-- Exercise prompt --
Could you retype the material, starting at its first line and ending with the line holding "For every layout", and keep the pictures out?

*** Opening of The records ***

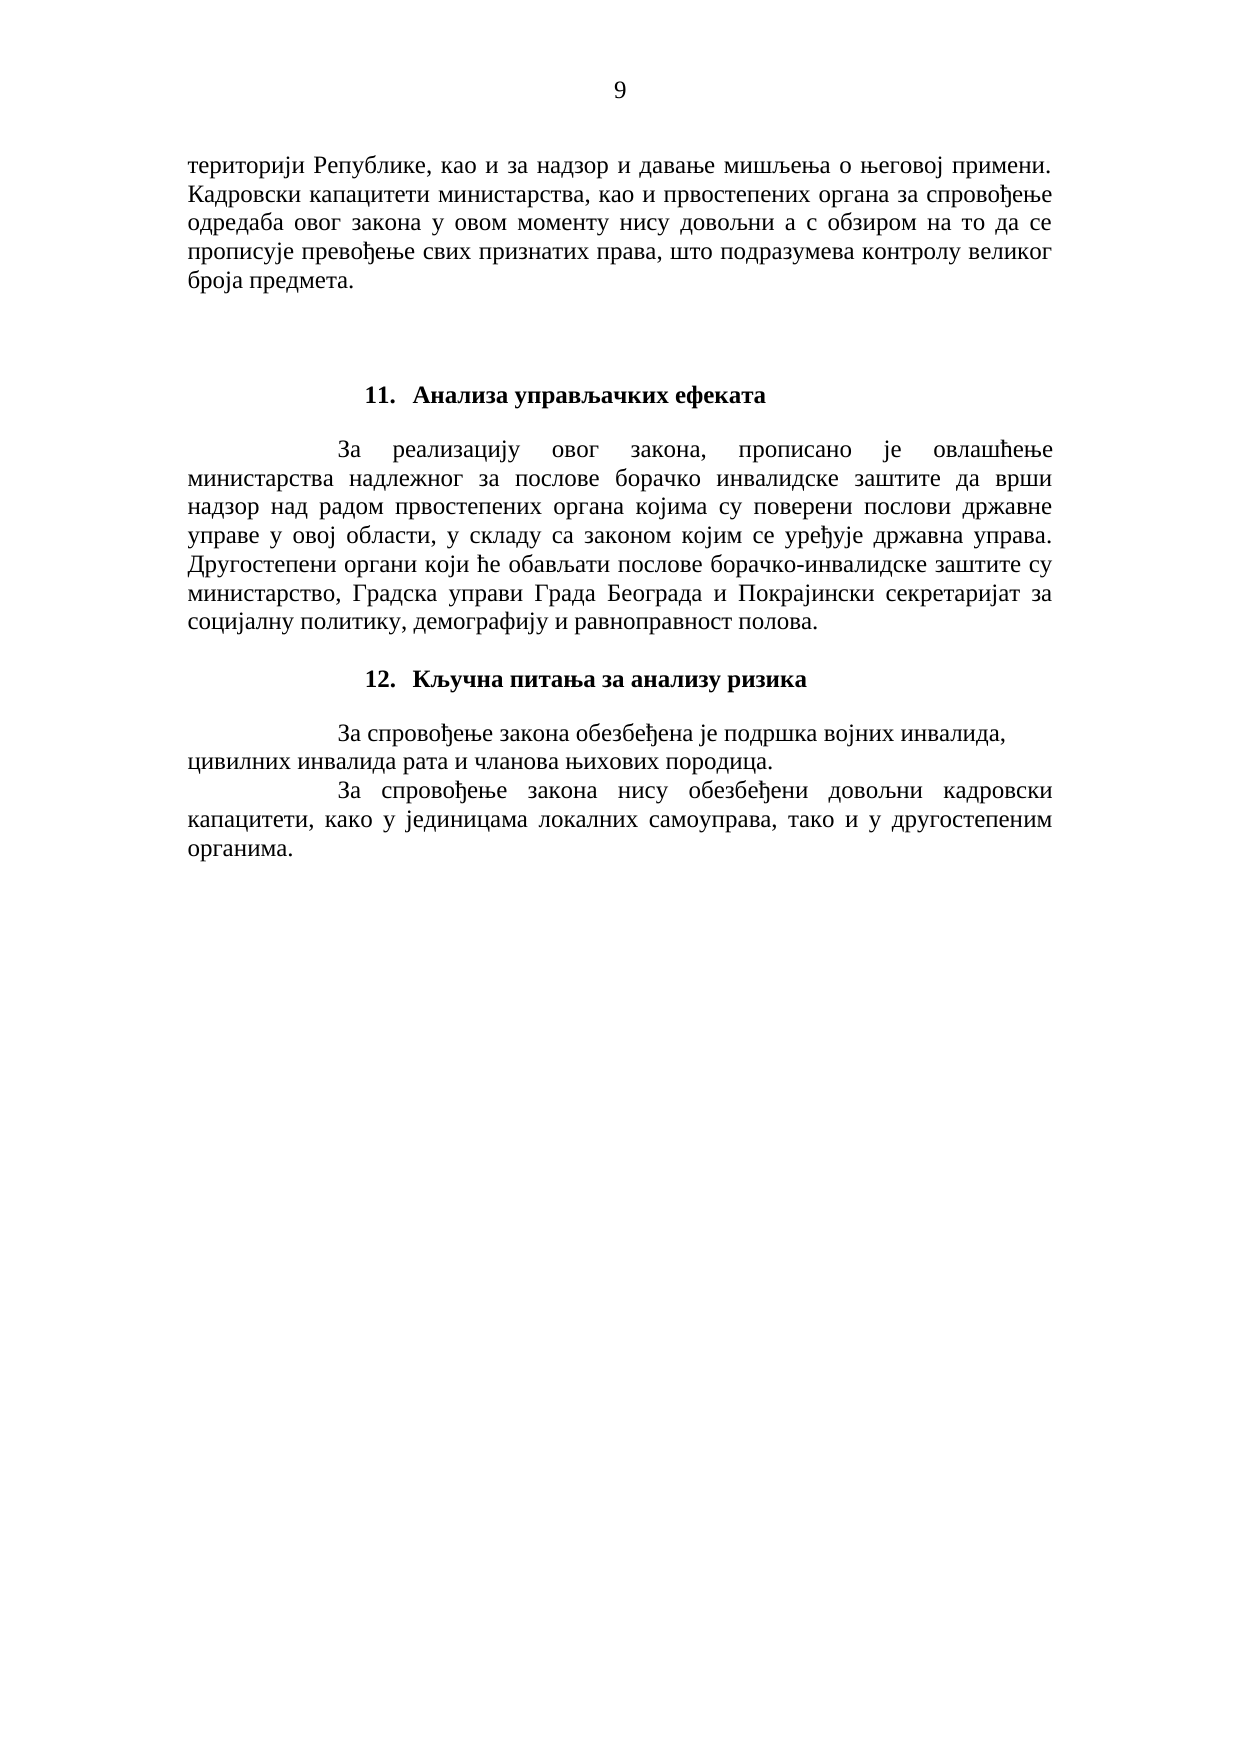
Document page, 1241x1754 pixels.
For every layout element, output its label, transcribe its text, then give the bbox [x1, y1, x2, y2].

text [187, 150, 1053, 294]
list Кључна питања за анализу ризика [214, 664, 1053, 693]
text За спровођење закона нису обезбеђени довољни кадровски капацитети, како у јединицама локалних самоуправа, тако и у другостепеним органима. [187, 775, 1053, 861]
text За реализацију овог закона, прописано је овлашћење министарства надлежног за послове борачко инвалидске заштите да врши надзор над радом првостепених органа којима су поверени послови државне управе у овој области, у складу са законом којим се уређује државна управа. Другостепени органи који ће обављати послове борачко-инвалидске заштите су министарство, Градска управи Града Београда и Покрајински секретаријат за социјалну политику, демографију и равноправност полова. [187, 434, 1053, 635]
text За спровођење закона обезбеђена је подршка војних инвалида, цивилних инвалида рата и чланова њихових породица. [187, 718, 1053, 775]
list Анализа управљачких ефеката [187, 380, 1053, 409]
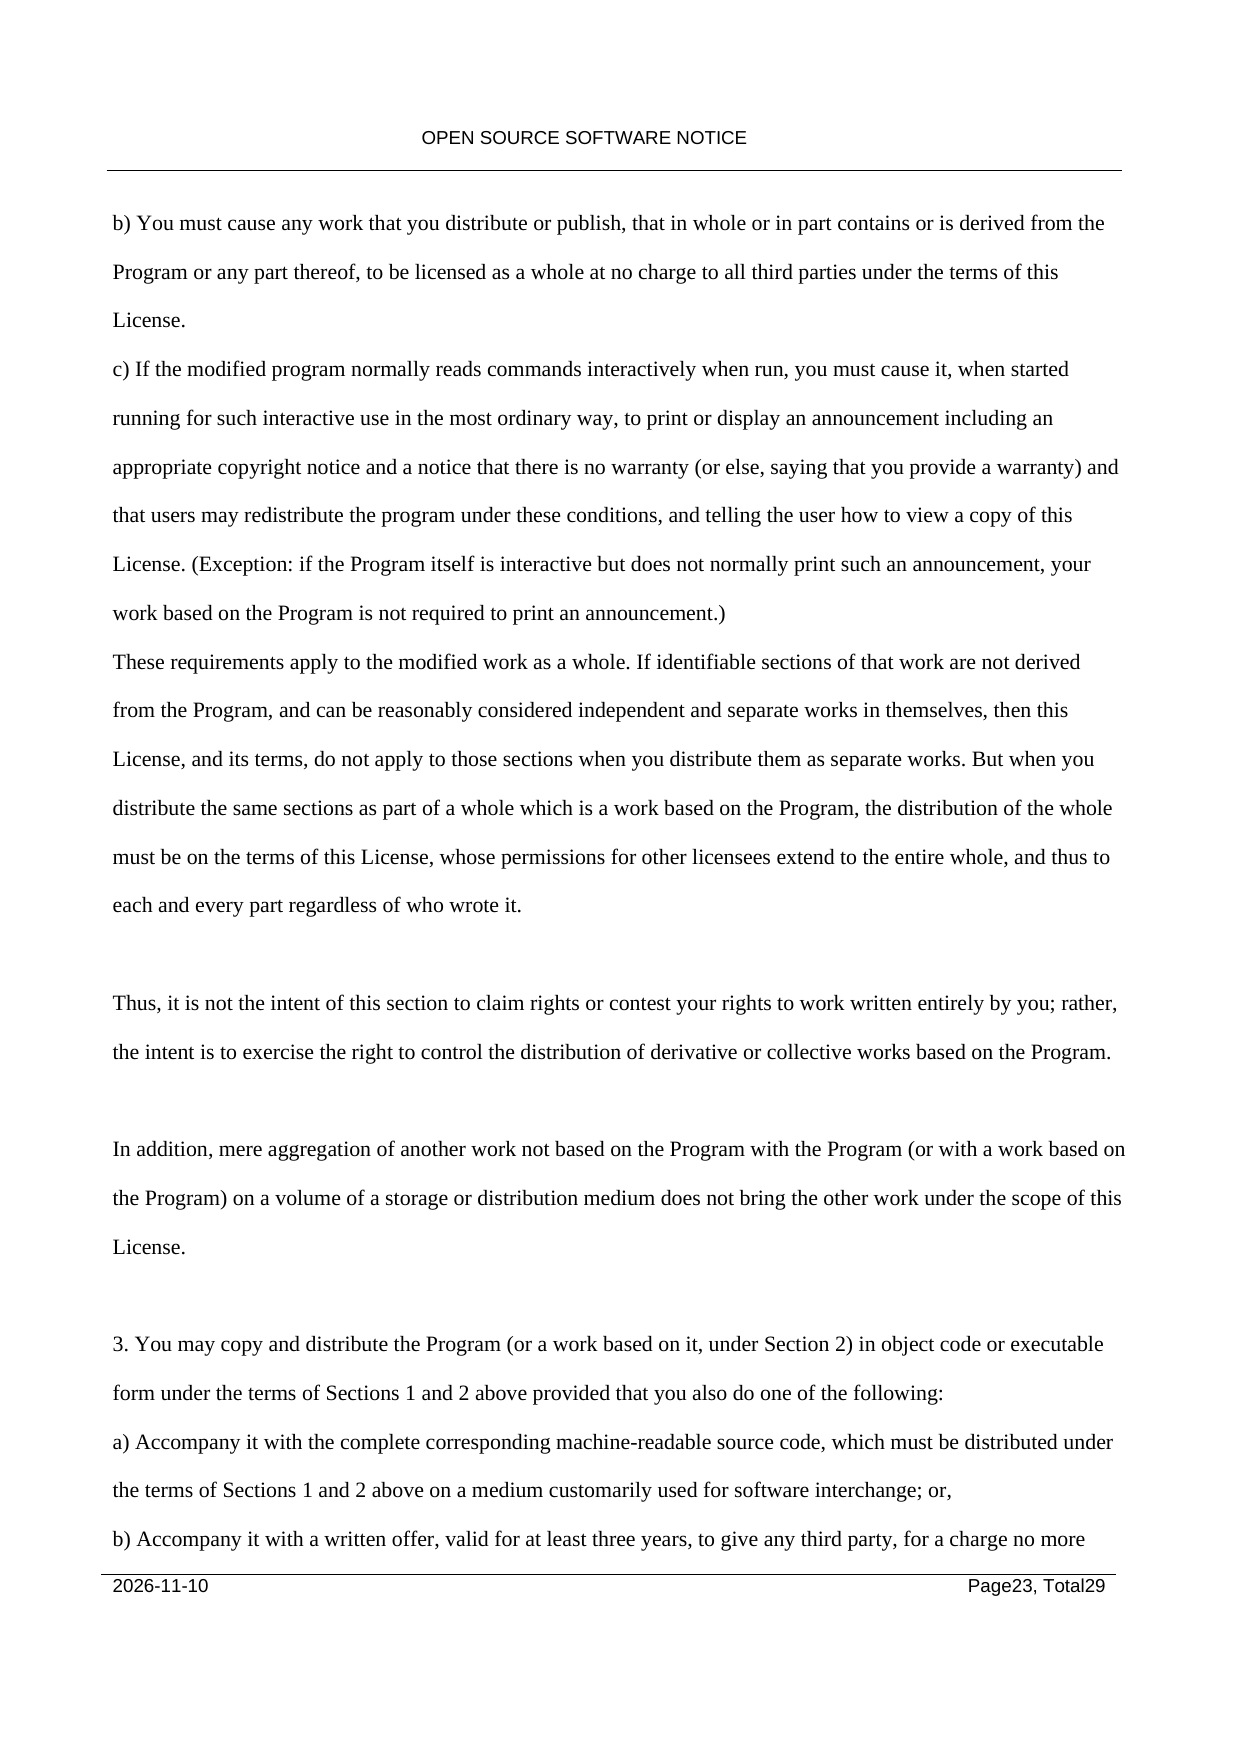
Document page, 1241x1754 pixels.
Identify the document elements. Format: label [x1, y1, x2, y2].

text [112, 206, 1128, 1555]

*** Close of The records ***

-- Answer to the problem --
Document page, 1241x1754 pixels.
For every layout element, output its label, transcribe its text, then give the bbox [x1, y1, x2, y2].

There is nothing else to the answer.